How long will it be before you move on to the next piece of software for serving, disseminating or to your data
When will we be adopting the next high speed data transfer format.
With this in mind its worth considering the process of just publishing an open data website simply because you have a new tool to do so.
The real value to open data is OF COURSE the data, not the technology housing it, or the software supporting its distribution, but the *actual* data.
AND MORE SO, The values in those tables, and the value of each data point increases everyday with its temporal depth.
This happens entirely independently of technology, the value is in inherent in the data itself.
Everyday more data is added to that repository, it becomes more valuable.
So, we should make sure we are capturing and publishing the right data. If were not then we are facing an opportunity cost to our investment in *data*.
Ok, then back to that hackathon, lets think about context
#13: Well, without context, we can get a skewed impression of what our world looks like.
Unless we have a good idea of what is happening elsewhere, we might miss the bigger picture
Because, another way to add enormous value to our data is to publish it in commonly understood ways
Take cats, for instance
#14: University of Abster did a wonderful study.
They estimated there to be 14 billion images of cats on the internet (and 2.7% of which are pictures of cats with bread around their face.)
Indeed there are estimated to be only 220 million domestic cats in the world
But whats the point here?
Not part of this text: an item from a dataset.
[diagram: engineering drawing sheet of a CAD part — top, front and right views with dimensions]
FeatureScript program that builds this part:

Well this massively popular phenomena is derived through a combination of cute-ness, convenience and compatibility.
Think about it this way:
Each cat picture data point is commonly understood by both the computer and the person. There are only a few popular image formats and in the most part they are well documented. The ability to take a cat picture is also somewhat ubiquitous. These data points are perhaps slightly different dialects of the same language of cat pictures.
So these are easy to share, they are easy to manipulate and they are easy to reuse.
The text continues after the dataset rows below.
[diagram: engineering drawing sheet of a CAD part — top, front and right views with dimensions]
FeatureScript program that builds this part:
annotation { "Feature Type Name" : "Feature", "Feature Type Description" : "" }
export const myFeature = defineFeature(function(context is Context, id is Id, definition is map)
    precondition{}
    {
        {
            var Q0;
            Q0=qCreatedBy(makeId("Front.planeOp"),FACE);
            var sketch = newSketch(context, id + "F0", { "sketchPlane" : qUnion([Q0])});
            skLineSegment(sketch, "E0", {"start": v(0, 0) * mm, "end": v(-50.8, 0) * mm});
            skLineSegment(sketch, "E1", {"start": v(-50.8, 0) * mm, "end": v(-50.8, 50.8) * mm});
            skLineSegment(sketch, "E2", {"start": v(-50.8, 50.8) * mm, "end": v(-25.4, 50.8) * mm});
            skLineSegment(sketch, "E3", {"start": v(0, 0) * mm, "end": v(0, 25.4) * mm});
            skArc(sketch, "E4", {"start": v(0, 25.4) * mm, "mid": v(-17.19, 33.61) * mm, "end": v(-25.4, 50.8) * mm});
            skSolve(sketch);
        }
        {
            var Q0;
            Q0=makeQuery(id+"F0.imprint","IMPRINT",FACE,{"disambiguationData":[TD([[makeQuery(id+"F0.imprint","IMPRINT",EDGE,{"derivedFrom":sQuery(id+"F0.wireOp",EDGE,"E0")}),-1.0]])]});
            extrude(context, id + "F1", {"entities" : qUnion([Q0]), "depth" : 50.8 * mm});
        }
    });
Oh wait, thats what we want from open data too, yeah?
In fact in terms of the multiplication factor of temporality we talk about earlier, consider the network effect of commonly publishing comparable datasets.
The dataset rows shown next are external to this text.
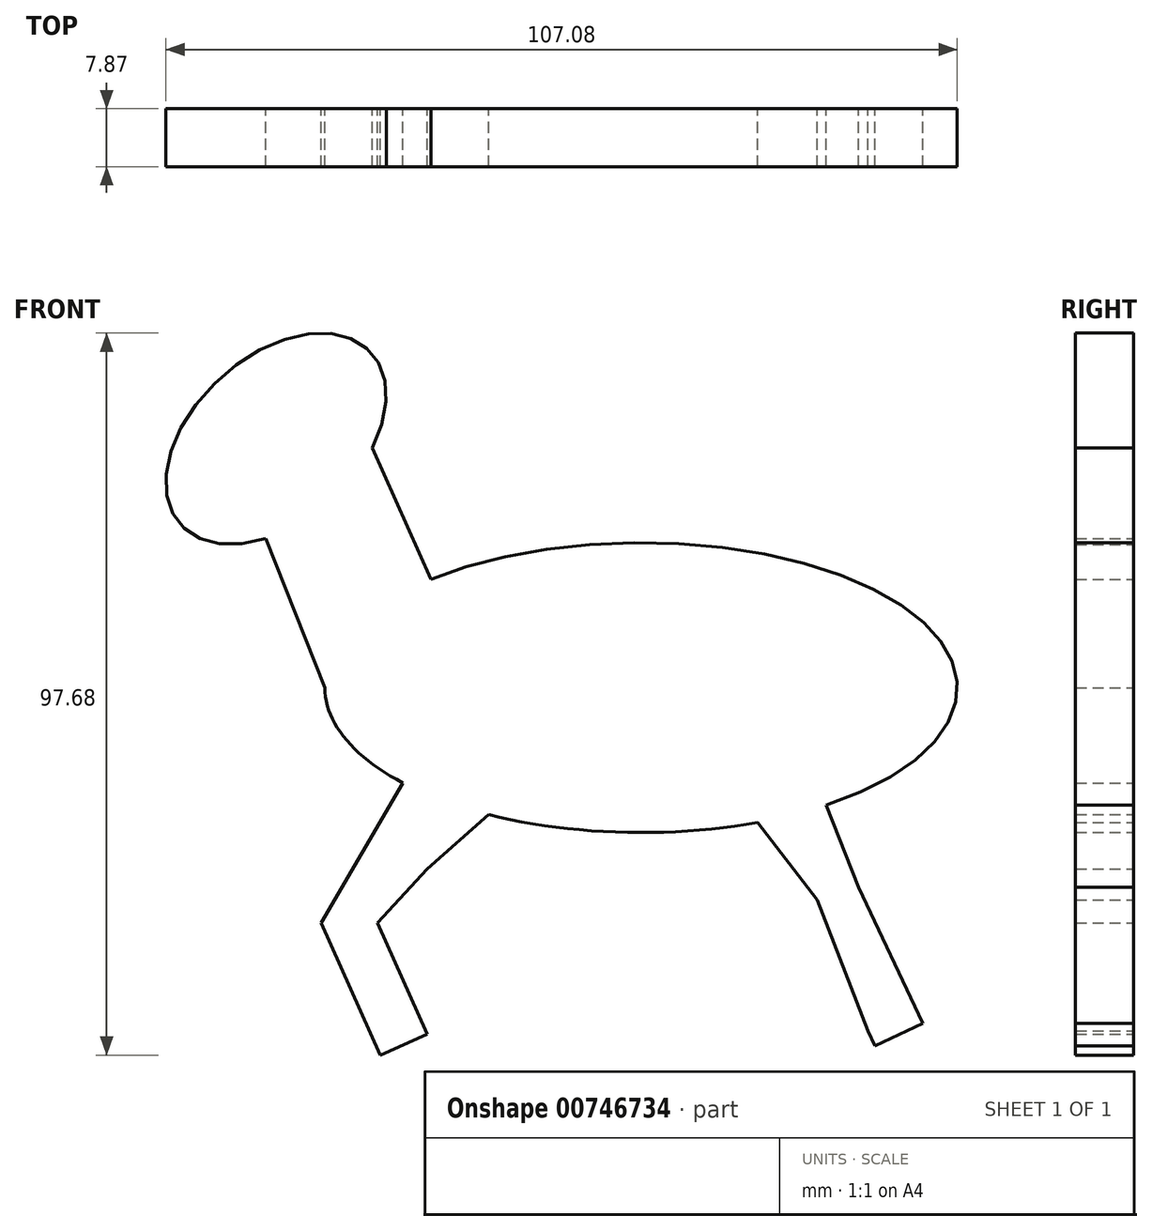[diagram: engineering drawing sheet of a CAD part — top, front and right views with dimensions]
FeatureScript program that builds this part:
annotation { "Feature Type Name" : "Feature", "Feature Type Description" : "" }
export const myFeature = defineFeature(function(context is Context, id is Id, definition is map)
    precondition{}
    {
        {
            var Q0;
            Q0=qCreatedBy(makeId("Front.planeOp"),FACE);
            var sketch = newSketch(context, id + "F0", { "sketchPlane" : qUnion([Q0])});
            skEllipse(sketch, "E0", {"center": v(-29.41, 9.6) * mm, "majorRadius": 42.78 * mm, "minorRadius": 19.61 * mm, "majorAxis": v(1, 0)});
            skLineSegment(sketch, "E1", {"start": v(-57.84, 24.25) * mm, "end": v(-67.48, 45.82) * mm});
            skLineSegment(sketch, "E2", {"start": v(-72.2, 9.6) * mm, "end": v(-81.94, 34.13) * mm});
            skEllipse(sketch, "E3", {"center": v(-78.8, 43.25) * mm, "majorRadius": 17.38 * mm, "minorRadius": 11.18 * mm, "majorAxis": v(0.74, 0.67)});
            skLineSegment(sketch, "E4", {"start": v(-61.65, -3.3) * mm, "end": v(-68.44, -14.97) * mm});
            skLineSegment(sketch, "E5", {"start": v(-68.44, -14.97) * mm, "end": v(-72.68, -22.27) * mm});
            skLineSegment(sketch, "E6", {"start": v(-72.68, -22.27) * mm, "end": v(-64.7, -40.13) * mm});
            skLineSegment(sketch, "E7", {"start": v(-64.7, -40.13) * mm, "end": v(-58.35, -37.3) * mm});
            skLineSegment(sketch, "E8", {"start": v(-58.35, -37.3) * mm, "end": v(-65.06, -22.27) * mm});
            skLineSegment(sketch, "E9", {"start": v(-65.06, -22.27) * mm, "end": v(-58.35, -14.97) * mm});
            skLineSegment(sketch, "E10", {"start": v(-58.35, -14.97) * mm, "end": v(-50, -7.6) * mm});
            skLineSegment(sketch, "E11", {"start": v(-4.37, -6.3) * mm, "end": v(0, -17.45) * mm});
            skLineSegment(sketch, "E12", {"start": v(1.3, -36.86) * mm, "end": v(-5.57, -19.15) * mm});
            skLineSegment(sketch, "E13", {"start": v(-5.57, -19.15) * mm, "end": v(-13.65, -8.64) * mm});
            skLineSegment(sketch, "E14", {"start": v(0, -17.45) * mm, "end": v(7.73, -33.82) * mm});
            skLineSegment(sketch, "E15", {"start": v(7.73, -33.82) * mm, "end": v(8.68, -35.83) * mm});
            skLineSegment(sketch, "E16", {"start": v(8.68, -35.83) * mm, "end": v(2.26, -38.86) * mm});
            skLineSegment(sketch, "E17", {"start": v(2.26, -38.86) * mm, "end": v(1.3, -36.86) * mm});
            skSolve(sketch);
        }
        {
            var Q0;
            Q0 = qSketchRegion(id + "F0", true);
            extrude(context, id + "F1", {"entities" : qUnion([Q0]), "depth" : 7.87 * mm, "offsetDistance" : 25.4 * mm});
        }
    });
#15: A quick and easy example,
If you have any interest in seeing your data be easily pulled into larger analysis products or processes, then you might want to
#16: We can argue the various merits of our favorite reference systems, but in reality these two systems are ubiquitous global mapping systems. I am absolutely sure that distance and area are far more accurate in your local conic conformal or your goode homolsine interrupted looks wonderful up on your wall, but the world is speaking web mercator, so lets move on. In reality, this is usually a single line of code or a simple button press.
Committing to the common wealth of data is the key
#17: So, what my point here.
Well, the key thing is that for instance:
Every individual municipalitys data becomes more valuable the more it can be commonly understood within the context of other municipalities.
Every Province, Territory, State or Entitys data becomes more useful the more it can be placed within a bigger context.
In short, I propose that we congratulate ourselves of making a huge leap forward in publishing data. But now we start to think about what to publish
And ideally we try and publish the same thing.